Dit bestand bevat alle goede werkcollege uitwerkingen van arbeidsrecht, inclusief stappenplannen voor het uitwerken en beantwoorden van de vragen. Daarnaast bevat het extra aantekeningen die tijdens de werkcolleges zijn gemaakt.
Werkcollege 1 | Kwalificatie en soort (arbeids)overeenkomst
Opdrachten
Casus 1
GoodFood B.V. stelt dat er geen sprake is van een arbeidsovereenkomst in de zin van art. 7:610 BW. In dit geval
moet je kijken of je de arbeidsovereenkomst kan kwalificeren.

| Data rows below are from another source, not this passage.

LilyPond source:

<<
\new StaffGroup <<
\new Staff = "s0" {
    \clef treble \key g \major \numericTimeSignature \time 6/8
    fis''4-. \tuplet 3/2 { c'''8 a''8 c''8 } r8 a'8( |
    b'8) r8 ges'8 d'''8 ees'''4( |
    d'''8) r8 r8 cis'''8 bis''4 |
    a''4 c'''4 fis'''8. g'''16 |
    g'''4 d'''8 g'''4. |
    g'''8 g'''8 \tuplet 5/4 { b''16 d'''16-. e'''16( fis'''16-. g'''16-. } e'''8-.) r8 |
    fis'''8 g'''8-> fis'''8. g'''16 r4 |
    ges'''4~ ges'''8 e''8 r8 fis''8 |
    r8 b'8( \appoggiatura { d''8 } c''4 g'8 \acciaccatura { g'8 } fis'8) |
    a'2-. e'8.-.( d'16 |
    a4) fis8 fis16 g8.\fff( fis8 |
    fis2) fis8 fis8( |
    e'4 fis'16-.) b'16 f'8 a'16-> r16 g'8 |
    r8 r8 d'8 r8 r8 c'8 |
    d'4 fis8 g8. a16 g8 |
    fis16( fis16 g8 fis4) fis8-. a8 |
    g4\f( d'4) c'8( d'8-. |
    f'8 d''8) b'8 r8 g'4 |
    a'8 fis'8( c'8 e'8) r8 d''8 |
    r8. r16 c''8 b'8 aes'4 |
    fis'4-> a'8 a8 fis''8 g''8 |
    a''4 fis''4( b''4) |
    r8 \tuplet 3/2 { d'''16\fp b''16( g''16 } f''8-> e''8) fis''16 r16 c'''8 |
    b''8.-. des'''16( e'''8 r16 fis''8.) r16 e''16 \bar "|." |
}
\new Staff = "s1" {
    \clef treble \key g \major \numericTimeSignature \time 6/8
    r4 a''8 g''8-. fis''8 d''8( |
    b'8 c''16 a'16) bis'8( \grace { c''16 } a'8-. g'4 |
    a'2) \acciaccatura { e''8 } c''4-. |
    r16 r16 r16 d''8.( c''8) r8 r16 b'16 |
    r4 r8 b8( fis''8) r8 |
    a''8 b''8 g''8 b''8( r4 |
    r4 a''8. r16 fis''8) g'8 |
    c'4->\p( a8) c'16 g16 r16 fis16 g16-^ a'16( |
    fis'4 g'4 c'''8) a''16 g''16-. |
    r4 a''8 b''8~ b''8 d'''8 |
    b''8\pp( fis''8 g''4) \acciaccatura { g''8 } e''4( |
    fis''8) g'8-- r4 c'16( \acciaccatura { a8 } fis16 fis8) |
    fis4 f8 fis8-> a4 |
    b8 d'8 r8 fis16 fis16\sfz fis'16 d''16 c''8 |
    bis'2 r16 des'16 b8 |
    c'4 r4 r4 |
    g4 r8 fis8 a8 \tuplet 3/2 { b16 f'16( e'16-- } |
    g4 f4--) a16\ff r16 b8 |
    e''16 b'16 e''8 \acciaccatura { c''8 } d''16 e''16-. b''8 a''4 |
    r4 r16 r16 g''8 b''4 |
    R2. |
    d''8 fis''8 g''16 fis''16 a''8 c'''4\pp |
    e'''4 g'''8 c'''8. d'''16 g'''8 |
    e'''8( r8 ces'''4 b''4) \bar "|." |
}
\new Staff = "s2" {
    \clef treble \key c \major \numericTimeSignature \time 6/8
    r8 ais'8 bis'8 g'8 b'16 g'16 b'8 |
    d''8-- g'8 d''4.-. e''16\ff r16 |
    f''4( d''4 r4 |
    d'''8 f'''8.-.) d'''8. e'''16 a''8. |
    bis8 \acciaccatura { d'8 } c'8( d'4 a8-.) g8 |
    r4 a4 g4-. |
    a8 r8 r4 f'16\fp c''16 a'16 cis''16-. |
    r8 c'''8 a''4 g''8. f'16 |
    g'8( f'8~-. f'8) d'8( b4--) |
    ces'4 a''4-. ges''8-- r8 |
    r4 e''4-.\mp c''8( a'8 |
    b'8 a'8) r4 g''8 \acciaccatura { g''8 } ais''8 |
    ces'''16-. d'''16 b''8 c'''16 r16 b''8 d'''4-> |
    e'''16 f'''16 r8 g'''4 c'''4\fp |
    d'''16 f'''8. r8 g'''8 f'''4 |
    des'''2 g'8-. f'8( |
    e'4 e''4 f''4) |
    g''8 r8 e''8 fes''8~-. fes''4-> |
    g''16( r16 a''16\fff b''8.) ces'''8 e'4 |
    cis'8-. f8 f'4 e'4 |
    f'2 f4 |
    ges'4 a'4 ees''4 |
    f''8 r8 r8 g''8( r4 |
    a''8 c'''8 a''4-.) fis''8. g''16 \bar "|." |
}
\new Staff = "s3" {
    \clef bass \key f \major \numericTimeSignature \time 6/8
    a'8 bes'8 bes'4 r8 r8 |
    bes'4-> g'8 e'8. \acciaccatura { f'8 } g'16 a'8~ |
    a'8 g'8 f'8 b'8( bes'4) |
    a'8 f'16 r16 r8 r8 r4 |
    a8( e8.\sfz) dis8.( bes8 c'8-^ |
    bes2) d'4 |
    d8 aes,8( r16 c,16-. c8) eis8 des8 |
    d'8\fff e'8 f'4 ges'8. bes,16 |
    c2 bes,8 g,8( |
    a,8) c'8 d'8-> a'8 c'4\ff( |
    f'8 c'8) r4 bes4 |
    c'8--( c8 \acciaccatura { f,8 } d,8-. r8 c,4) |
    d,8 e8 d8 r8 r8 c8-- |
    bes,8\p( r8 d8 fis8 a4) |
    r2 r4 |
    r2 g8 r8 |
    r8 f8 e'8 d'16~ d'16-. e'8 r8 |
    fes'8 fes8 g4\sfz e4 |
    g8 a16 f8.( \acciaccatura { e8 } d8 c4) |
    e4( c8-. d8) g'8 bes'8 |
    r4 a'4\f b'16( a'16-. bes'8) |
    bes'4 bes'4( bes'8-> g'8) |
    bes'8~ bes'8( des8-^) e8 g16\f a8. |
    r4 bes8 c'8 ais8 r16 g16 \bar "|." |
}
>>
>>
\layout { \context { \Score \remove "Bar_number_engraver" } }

Hiervoor moet je drie elementen beoordelen.
Allereerst kijk je naar het element arbeid. Uit de casus blijkt dat Dirk persoonlijk arbeid verricht. Dit kan echter
wel een indicatie zijn voor een arbeidsovereenkomst, gelet op art. 7:659 BW. Dit stelt ook dat de werknemer de
arbeid zelf moet verrichten, en dat doet Dirk ook.
Vervolgens kijk je naar loon. Dit wordt door GoodFood B.V. vastgesteld op €12,50 per geleverde bezorging. Van
dit element is dus ook sprake.
Als laatste kijk je naar of er sprake is van gezag. Dirk mag zelf zijn uren bepalen en heeft hier vrijheid in. Hij
moet wel bepaalde kleding dragen en materiaal gebruiken. Dit kan een gezagsverhouding suggereren, als je kijkt
naar de jurisprudentie rondom Deliveroo.
Er mag echter niet vanuit gegaan worden dat er een arbeidsovereenkomst is als je let op de bedoeling van partijen.
Dit volgt uit HR X / Gemeente Amsterdam. Dit mocht voorheen wel toen er nog werd uitgegaan van HR Groen /
Schroevers, maar daar is dus een nuancering op gekomen.
Gelet op bovenstaande elementen is het lastig, het lijkt wel alsof er sprake is van een arbeidsovereenkomst.
Daarom zou ik als advocaat ten eerste adviseren vooral op de gezagsrelatie in te gaan en dat Dirk veel vrijheid
heeft bij het inplannen van zijn diensten.
Daarnaast zou ik stellen dat er sprake is van een overeenkomst van opdracht, zoals in art. 7:400 BW beschreven is.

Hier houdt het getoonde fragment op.